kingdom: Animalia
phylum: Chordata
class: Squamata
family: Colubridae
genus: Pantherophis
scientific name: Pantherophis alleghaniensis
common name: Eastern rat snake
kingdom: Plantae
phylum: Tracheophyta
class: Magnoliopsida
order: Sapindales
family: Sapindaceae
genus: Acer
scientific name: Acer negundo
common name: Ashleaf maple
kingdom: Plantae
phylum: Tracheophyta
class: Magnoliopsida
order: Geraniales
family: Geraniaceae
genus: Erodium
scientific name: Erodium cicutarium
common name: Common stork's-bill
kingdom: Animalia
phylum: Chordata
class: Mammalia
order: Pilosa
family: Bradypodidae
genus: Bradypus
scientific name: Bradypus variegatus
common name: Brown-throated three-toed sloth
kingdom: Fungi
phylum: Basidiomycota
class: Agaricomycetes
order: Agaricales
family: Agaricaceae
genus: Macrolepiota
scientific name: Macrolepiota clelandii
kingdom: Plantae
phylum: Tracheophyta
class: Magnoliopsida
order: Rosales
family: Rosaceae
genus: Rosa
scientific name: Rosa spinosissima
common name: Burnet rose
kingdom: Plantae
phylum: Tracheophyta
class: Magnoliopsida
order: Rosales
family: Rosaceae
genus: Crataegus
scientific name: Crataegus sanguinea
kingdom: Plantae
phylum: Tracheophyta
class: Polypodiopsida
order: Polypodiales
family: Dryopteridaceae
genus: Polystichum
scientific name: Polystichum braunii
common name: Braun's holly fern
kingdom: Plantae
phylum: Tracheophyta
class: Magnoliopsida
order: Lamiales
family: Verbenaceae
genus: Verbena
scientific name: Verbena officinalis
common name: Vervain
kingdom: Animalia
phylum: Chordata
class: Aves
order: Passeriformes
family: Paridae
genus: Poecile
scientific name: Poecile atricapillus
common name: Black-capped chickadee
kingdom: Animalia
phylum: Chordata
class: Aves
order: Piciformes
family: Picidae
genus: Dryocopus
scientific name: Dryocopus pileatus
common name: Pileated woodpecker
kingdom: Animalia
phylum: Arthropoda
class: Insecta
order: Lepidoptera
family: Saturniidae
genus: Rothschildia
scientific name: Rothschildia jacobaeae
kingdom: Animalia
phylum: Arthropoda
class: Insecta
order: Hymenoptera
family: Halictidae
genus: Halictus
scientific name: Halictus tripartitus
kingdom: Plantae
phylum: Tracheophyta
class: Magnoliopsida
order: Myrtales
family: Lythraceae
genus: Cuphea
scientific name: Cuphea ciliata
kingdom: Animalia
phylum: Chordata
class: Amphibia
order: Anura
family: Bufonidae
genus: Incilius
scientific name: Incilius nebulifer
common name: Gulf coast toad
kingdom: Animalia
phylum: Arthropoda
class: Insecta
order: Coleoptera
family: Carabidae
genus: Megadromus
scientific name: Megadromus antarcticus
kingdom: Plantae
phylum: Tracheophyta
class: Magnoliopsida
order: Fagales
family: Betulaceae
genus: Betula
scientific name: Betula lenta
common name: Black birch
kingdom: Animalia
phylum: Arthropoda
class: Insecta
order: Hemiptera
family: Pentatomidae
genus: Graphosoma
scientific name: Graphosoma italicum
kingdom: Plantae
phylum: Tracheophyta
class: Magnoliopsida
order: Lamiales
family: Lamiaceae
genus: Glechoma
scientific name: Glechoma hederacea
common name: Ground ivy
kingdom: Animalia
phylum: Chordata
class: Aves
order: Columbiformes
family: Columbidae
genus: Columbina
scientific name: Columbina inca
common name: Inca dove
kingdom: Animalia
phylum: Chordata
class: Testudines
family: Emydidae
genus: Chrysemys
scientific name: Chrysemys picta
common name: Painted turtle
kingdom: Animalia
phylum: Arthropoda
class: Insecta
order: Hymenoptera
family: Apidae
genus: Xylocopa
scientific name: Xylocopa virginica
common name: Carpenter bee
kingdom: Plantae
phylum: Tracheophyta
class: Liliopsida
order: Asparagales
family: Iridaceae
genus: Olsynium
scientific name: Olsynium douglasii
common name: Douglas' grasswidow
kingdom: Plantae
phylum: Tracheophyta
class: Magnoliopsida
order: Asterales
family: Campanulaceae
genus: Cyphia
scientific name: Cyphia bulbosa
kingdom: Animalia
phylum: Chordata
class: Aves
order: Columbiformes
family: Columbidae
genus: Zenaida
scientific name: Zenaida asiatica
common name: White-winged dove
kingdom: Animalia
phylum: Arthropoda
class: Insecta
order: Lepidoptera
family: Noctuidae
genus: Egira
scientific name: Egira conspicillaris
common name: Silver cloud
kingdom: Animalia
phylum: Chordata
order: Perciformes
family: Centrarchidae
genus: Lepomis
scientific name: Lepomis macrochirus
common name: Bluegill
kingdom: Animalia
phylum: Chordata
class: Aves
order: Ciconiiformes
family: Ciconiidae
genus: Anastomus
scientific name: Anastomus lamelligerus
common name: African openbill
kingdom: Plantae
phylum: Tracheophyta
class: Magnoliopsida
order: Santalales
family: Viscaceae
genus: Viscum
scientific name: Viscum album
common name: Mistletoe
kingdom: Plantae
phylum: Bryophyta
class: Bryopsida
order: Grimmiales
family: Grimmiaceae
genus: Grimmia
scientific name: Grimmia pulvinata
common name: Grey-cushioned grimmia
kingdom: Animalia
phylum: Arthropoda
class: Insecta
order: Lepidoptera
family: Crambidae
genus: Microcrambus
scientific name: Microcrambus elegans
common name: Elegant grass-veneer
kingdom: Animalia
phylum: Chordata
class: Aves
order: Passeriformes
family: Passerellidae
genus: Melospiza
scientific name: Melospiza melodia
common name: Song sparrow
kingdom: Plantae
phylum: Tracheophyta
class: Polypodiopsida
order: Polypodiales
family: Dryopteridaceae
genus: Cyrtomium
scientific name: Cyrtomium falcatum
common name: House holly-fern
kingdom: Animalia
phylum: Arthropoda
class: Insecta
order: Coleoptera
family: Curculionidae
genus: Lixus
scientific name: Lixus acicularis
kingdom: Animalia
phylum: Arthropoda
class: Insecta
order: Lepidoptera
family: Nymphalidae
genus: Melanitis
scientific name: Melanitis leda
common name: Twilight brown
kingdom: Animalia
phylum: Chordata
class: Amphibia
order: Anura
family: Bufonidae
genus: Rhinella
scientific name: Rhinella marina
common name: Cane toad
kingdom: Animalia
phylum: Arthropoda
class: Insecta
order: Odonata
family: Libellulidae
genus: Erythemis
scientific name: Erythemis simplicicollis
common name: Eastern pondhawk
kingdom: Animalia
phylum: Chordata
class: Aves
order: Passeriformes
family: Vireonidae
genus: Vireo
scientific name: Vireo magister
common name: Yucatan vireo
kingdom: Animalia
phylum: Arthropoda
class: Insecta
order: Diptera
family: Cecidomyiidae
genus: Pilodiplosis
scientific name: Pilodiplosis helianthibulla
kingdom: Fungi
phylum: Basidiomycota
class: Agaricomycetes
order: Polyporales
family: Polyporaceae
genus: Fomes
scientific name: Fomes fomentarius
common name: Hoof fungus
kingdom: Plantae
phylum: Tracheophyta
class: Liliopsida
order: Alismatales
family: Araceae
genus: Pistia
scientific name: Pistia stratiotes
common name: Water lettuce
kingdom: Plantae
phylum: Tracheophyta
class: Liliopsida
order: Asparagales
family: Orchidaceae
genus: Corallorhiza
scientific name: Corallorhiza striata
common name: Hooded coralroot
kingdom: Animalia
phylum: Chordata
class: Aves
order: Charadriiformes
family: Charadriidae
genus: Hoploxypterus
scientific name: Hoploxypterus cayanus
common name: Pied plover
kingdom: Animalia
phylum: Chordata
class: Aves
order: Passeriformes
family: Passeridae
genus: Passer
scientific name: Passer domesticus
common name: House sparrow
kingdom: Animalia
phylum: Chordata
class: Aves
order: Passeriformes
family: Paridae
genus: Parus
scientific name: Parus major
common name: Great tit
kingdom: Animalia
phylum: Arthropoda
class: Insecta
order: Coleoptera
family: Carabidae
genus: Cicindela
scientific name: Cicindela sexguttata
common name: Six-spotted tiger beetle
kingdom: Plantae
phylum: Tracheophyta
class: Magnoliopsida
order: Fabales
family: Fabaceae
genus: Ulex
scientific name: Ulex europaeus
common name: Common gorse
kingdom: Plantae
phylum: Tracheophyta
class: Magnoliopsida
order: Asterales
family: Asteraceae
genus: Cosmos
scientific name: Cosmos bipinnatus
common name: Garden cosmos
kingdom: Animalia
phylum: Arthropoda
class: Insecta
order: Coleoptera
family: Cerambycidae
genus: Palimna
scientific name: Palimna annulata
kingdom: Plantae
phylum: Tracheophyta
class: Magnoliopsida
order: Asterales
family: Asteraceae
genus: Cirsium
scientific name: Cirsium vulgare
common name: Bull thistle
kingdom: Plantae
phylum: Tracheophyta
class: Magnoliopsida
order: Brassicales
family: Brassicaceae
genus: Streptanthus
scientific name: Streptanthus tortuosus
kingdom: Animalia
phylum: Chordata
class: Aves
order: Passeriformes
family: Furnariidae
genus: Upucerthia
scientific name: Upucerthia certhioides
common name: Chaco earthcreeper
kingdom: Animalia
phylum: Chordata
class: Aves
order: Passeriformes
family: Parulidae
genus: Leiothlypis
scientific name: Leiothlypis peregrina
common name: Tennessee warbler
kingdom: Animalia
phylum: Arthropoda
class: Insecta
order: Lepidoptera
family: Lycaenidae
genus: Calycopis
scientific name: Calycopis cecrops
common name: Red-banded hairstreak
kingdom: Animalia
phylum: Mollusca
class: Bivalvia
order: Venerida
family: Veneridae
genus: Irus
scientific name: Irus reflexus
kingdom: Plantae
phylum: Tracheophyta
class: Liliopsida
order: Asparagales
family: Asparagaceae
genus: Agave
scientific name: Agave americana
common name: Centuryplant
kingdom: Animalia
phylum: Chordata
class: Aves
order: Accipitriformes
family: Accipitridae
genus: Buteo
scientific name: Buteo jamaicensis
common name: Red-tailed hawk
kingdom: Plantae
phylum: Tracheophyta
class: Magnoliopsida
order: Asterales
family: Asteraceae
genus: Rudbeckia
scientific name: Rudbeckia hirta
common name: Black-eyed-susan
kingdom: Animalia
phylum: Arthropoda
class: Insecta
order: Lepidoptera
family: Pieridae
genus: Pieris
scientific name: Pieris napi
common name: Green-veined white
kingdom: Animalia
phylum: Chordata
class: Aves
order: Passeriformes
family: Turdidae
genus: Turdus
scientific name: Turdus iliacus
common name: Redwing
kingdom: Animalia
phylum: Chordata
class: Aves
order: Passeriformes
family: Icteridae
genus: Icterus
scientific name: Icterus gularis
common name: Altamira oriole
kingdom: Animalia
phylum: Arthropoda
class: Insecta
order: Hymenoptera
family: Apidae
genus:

**SET TASK:** From the rows above, copy word for word every line from the one containing "scientific name: Agave americana" through the one containing "common name: Black-eyed-susan". Include both of those lines.

**THE RESPONSE:**
scientific name: Agave americana
common name: Centuryplant
kingdom: Animalia
phylum: Chordata
class: Aves
order: Accipitriformes
family: Accipitridae
genus: Buteo
scientific name: Buteo jamaicensis
common name: Red-tailed hawk
kingdom: Plantae
phylum: Tracheophyta
class: Magnoliopsida
order: Asterales
family: Asteraceae
genus: Rudbeckia
scientific name: Rudbeckia hirta
common name: Black-eyed-susan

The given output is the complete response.